Mentor: Dr. Amrita George

Approach: Develop comparative models using national/state measures from US and India to understand how the organizational digital divide differs across the two regions. Students will gain experience with data analytics – data cleaning and management, mapping, conducting exploratory data analysis, and estimating regression models to predict organizational performance in a digital economy across the two regions. Summary: While digitally competent organizations are predicted to be ahead of their peers in the US/Europe, the impact of the organizational digital divide across the US/India has not been studied. India has a relatively younger population (the digital natives) and is likely to be less impacted by the organization's digital divide. On the contrary, the US launched many initiatives to improve technical know-how amongst its population (the digital migrants) older than their India peers. We don't know if launching these initiatives is enough to bridge the digital divide gap in organizations in US. This study aims to utilize industry-related data and FCC/NHFS data aggregated at national and state levels to create regression models to identify the impact of the digital divide on organizational performances in the two regions. These findings can inform theoretical explanations of the organizational digital divide when considering initiatives such as Build Back Better.

Student Research Activities: The REU fellows will perform the following major tasks: • Read theoretical and empirical literature on organizational digital divide.
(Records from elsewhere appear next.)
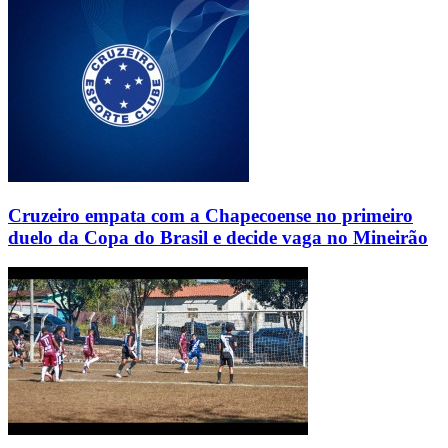
Cruzeiro empata com a Chapecoense no primeiro
duelo da Copa do Brasil e decide vaga no Mineirão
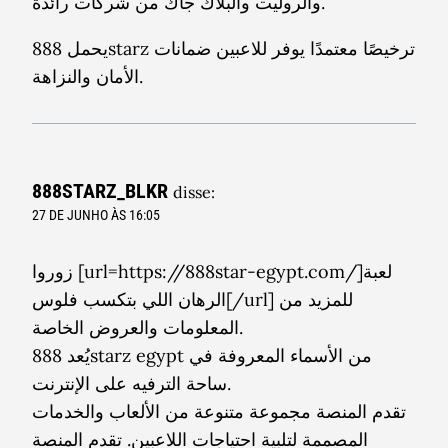
والروليت والبلاك جاك من شركات رائدة.
يحمل 888starz ترخيصًا معتمدًا يوفر للاعبين ضمانات
الأمان والنزاهة.
888STARZ_BLKR
disse:
27 DE JUNHO ÀS 16:05
زوروا [url=https://888star-egypt.com/]لعبة
الرهان اللي بتكسب فلوس[/url] للمزيد من
المعلومات والعروض الخاصة.
يُعد 888starz egypt من الأسماء المعروفة في
ساحة الترفيه على الإنترنت.
تقدم المنصة مجموعة متنوعة من الألعاب والخدمات
المصممة لتلبية احتياجات اللاعبين. تقدم المنصة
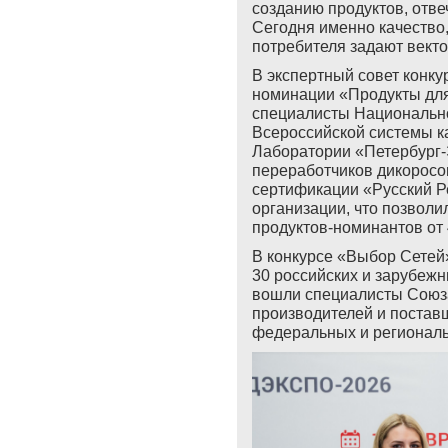
созданию продуктов, отв
Сегодня именно качество
потребителя задают векто
В экспертный совет конк
номинации «Продукты дл
специалисты Национально
Всероссийской системы 
Лаборатории «Петербург-
переработчиков дикоросо
сертификации «Русский Р
организации, что позвол
продуктов-номинантов от 
В конкурсе «Выбор Сетей»
30 российских и зарубежн
вошли специалисты Союз
производителей и постав
федеральных и региональ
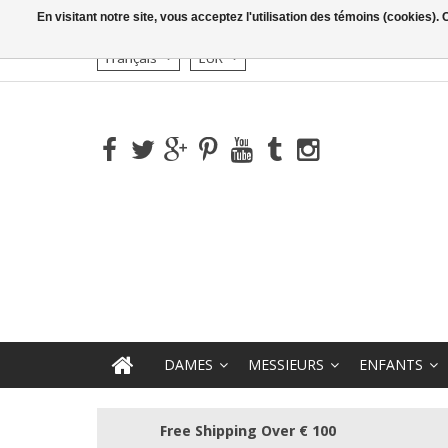
En visitant notre site, vous acceptez l'utilisation des témoins (cookies)
Français
EUR
DAMES
MESSIEURS
ENFANTS
Free Shipping Over € 100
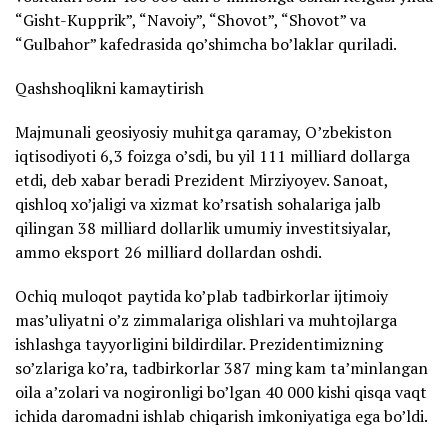
“Gisht-Kupprik”, “Navoiy”, “Shovot”, “Shovot” va
“Gulbahor” kafedrasida qo’shimcha bo’laklar quriladi.
Qashshoqlikni kamaytirish
Majmunali geosiyosiy muhitga qaramay, O’zbekiston
iqtisodiyoti 6,3 foizga o’sdi, bu yil 111 milliard dollarga
etdi, deb xabar beradi Prezident Mirziyoyev. Sanoat,
qishloq xo’jaligi va xizmat ko’rsatish sohalariga jalb
qilingan 38 milliard dollarlik umumiy investitsiyalar,
ammo eksport 26 milliard dollardan oshdi.
Ochiq muloqot paytida ko’plab tadbirkorlar ijtimoiy
mas’uliyatni o’z zimmalariga olishlari va muhtojlarga
ishlashga tayyorligini bildirdilar. Prezidentimizning
so’zlariga ko’ra, tadbirkorlar 387 ming kam ta’minlangan
oila a’zolari va nogironligi bo’lgan 40 000 kishi qisqa vaqt
ichida daromadni ishlab chiqarish imkoniyatiga ega bo’ldi.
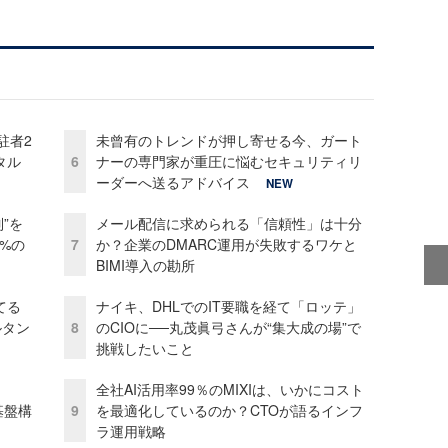
駐者2
未曾有のトレンドが押し寄せる今、ガート
タル
6
ナーの専門家が重圧に悩むセキュリティリ
ーダーへ送るアドバイス
NEW
”を
メール配信に求められる「信頼性」は十分
0%の
7
か？企業のDMARC運用が失敗するワケと
BIMI導入の勘所
てる
ナイキ、DHLでのIT要職を経て「ロッテ」
ルタン
8
のCIOに──丸茂眞弓さんが“集大成の場”で
挑戦したいこと
全社AI活用率99％のMIXIは、いかにコスト
e基盤構
9
を最適化しているのか？CTOが語るインフ
ラ運用戦略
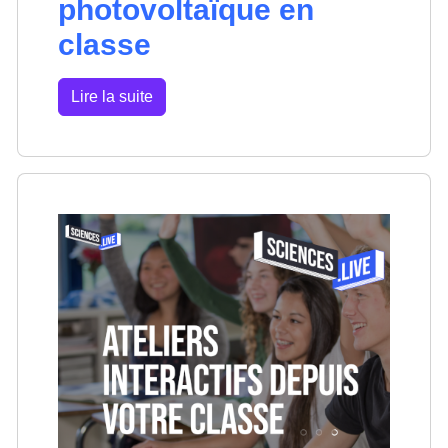
photovoltaïque en
classe
Lire la suite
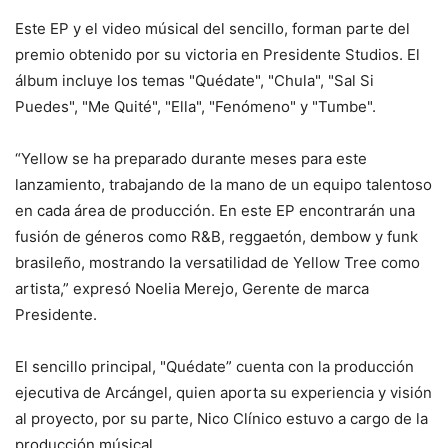
Este EP y el video músical del sencillo, forman parte del
premio obtenido por su victoria en Presidente Studios. El
álbum incluye los temas "Quédate", "Chula", "Sal Si
Puedes", "Me Quité", "Ella", "Fenómeno" y "Tumbe".
“Yellow se ha preparado durante meses para este
lanzamiento, trabajando de la mano de un equipo talentoso
en cada área de producción. En este EP encontrarán una
fusión de géneros como R&B, reggaetón, dembow y funk
brasileño, mostrando la versatilidad de Yellow Tree como
artista,” expresó Noelia Merejo, Gerente de marca
Presidente.
El sencillo principal, "Quédate” cuenta con la producción
ejecutiva de Arcángel, quien aporta su experiencia y visión
al proyecto, por su parte, Nico Clínico estuvo a cargo de la
producción músical.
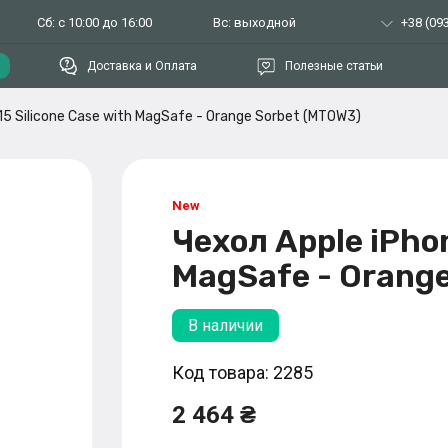
Сб: с 10:00 до 16:00
Вс: выходной
+38 (093
Доставка и Оплата
Полезные статьи
15 Silicone Case with MagSafe - Orange Sorbet (MT0W3)
Чехол Apple iPhon
MagSafe - Orang
В наличии
Код товара: 2285
2 464 ₴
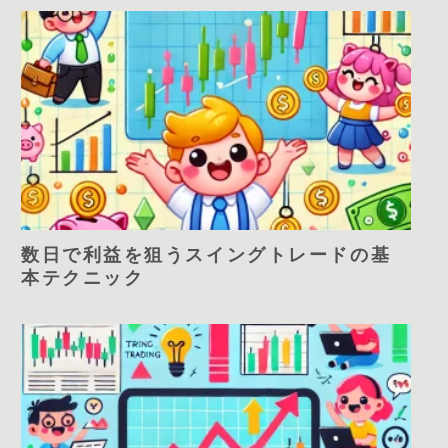
数日で利益を狙うスイングトレードの基
本テクニック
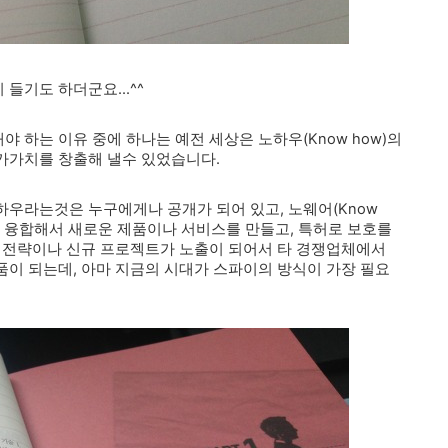
들기도 하더군요...^^
하는 이유 중에 하나는 예전 세상은 노하우(Know how)의
가가치를 창출해 낼수 있었습니다.
우라는것은 누구에게나 공개가 되어 있고, 노웨어(Know
식을 융합해서 새로운 제품이나 서비스를 만들고, 특허로 보호를
의 전략이나 신규 프로젝트가 노출이 되어서 타 경쟁업체에서
이 되는데, 아마 지금의 시대가 스파이의 방식이 가장 필요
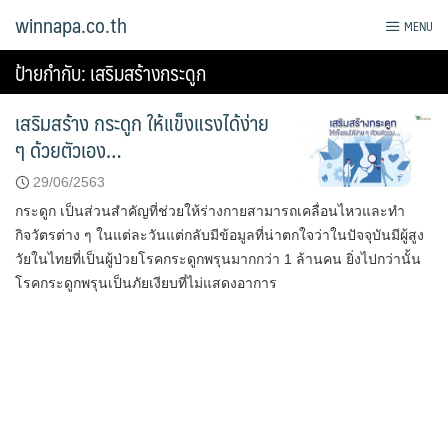
Skip
winnapa.co.th
MENU
to
content
ป้ายกำกับ:
เสริมสร้างกระดูก
เสริมสร้าง กระดูก ให้แข็งแรงได้ง่าย
ๆ ด้วยตัวเอง…
29/06/2563
กระดูก เป็นส่วนสำคัญที่ช่วยให้ร่างกายสามารถเคลื่อนไหวและทำ
กิจวัตรต่าง ๆ ในแต่ละวันแต่กลับมีข้อมูลที่น่าตกใจว่าในปัจจุบันมีผู้สูง
วัยในไทยที่เป็นผู้ป่วยโรคกระดูกพรุนมากกว่า 1 ล้านคน ยิ่งไปกว่านั้น
โรคกระดูกพรุนเป็นภัยเงียบที่ไม่แสดงอาการ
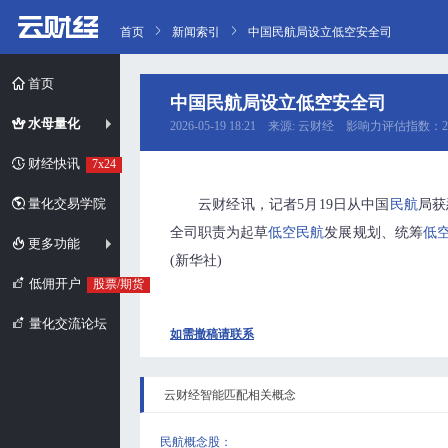
首页
新闻索引
中国民航局设立低空安全司
首页
中国民航局设立低空安全司
水母量化
2026-05-19 18:21 来源: 云财经 影响力评估指数：2
财经快讯
7x24
量化交易学院
云财经讯，记者5月19日从中国
民航
局获
全司职责为起草
低空
民航
发展规划、统筹
低
更多功能
(新华社)
低佣开户
股票/期货
量化交流论坛
如需撤稿请联系
云财经智能匹配相关概念
民航概念股
：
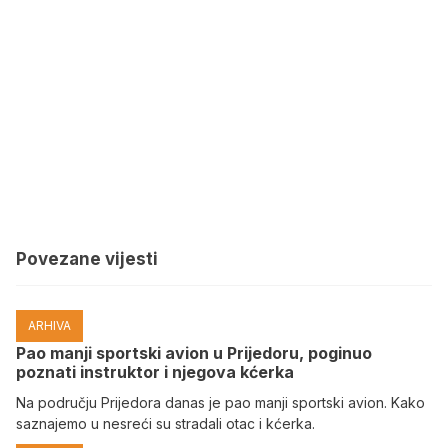
Povezane vijesti
ARHIVA
Pao manji sportski avion u Prijedoru, poginuo
poznati instruktor i njegova kćerka
Na području Prijedora danas je pao manji sportski avion. Kako
saznajemo u nesreći su stradali otac i kćerka.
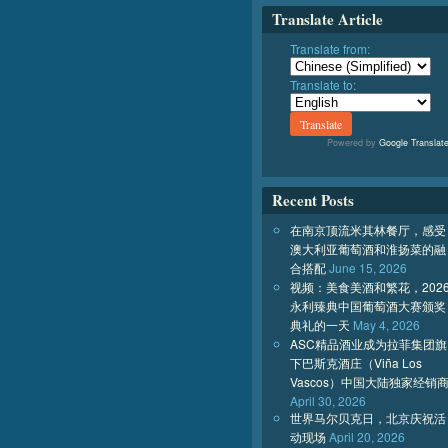
Translate Article
Translate from:
Translate to:
Powered by
Google Translat
Recent Posts
在南京顶流米其林餐厅，感受
澳大利亚葡萄酒和淮扬菜的融
合搭配
June 15, 2026
视频：美食美酒和繁花，202
永利臻典中国葡萄酒大赛颁奖
典礼的一天
May 4, 2026
ASC精品酒业成为拉菲集团旗
下巴斯克酒庄（Viña Los
Vascos）中国大陆独家经销
April 30, 2026
世界马尔贝克日，北京庆祝活
动现场
April 20, 2026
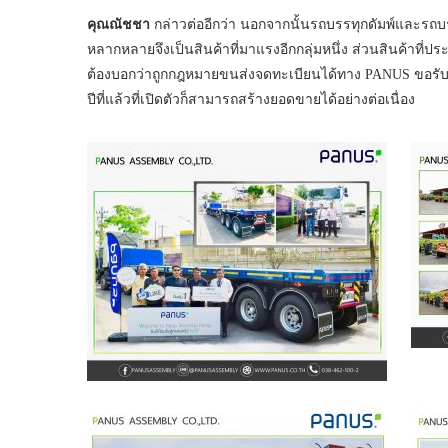
คุณณัชชา
กล่าวต่ออีกว่า นอกจากนั้นรถบรรทุกดัมพ์และรถบ
หลากหลายจึงเป็นสินค้าที่มาแรงอีกกลุ่มหนึ่ง ส่วนสินค้าท
ต้องบอกว่าถูกกฎหมายขนส่งจดทะเบียนได้ทาง PANUS ขอรับปร
ปีที่แล้วที่เปิดตัวก็สามารถสร้างยอดขายได้อย่างต่อเนื่อง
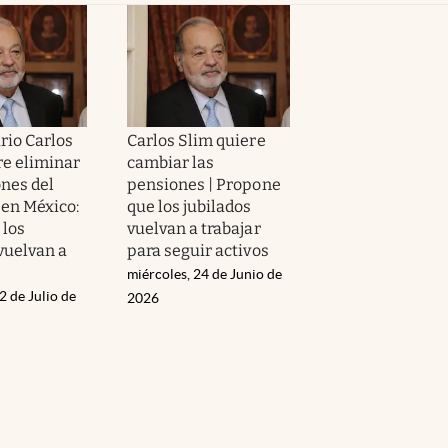
rio Carlos
Carlos Slim quiere
re eliminar
cambiar las
ones del
pensiones | Propone
 en México:
que los jubilados
 los
vuelvan a trabajar
vuelvan a
para seguir activos
miércoles, 24 de Junio de
2 de Julio de
2026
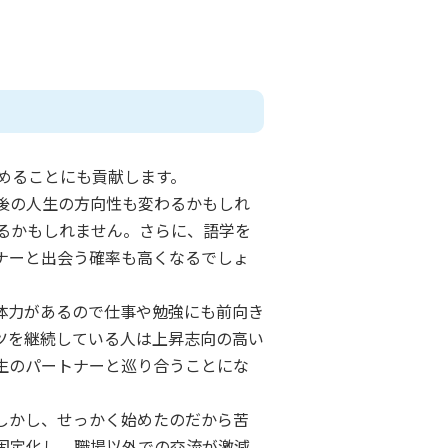
めることにも貢献します。
後の人生の方向性も変わるかもしれ
るかもしれません。さらに、語学を
ナーと出会う確率も高くなるでしょ
体力があるので仕事や勉強にも前向き
ツを継続している人は上昇志向の高い
生のパートナーと巡り合うことにな
しかし、せっかく始めたのだから苦
固定化し、職場以外での交流が激減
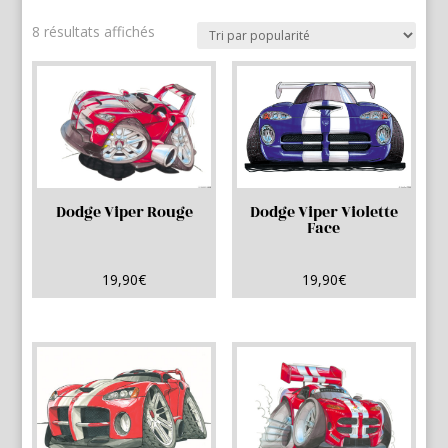
Trié
8 résultats affichés
par
popularité
Dodge Viper Rouge
Dodge Viper Violette
Face
19,90
€
19,90
€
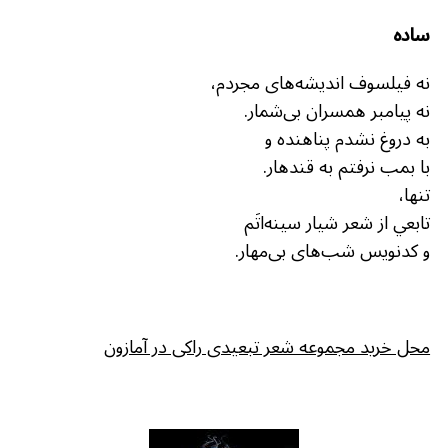
ساده
نه فیلسوف اندیشه‌های مجردم،
نه پیامبر همسران بی‌شمار.
به دروغ نشدم پناهنده و
با بمب نرفتم به قندهار.
تنها،
تابعي از شعر شیار سینه‌اتَم
و کدنویس شب‌های بی‌مهار.
محل خرید مجموعه شعر تبعیدی راکی در آمازون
• Identify appropriate measures for theoretical concepts (i.e., organizational performance).

• Develop testable hypotheses.

• Survey publicly available industry and FCC/NHFS data.

• Download, pre-process, and manage data; prepare datasets for analyses.

• Estimate exploratory data models.

• Estimate regression models.

Student Background: Students need to have basic computing and statistics knowledge, and introductory programming skills in Python or R.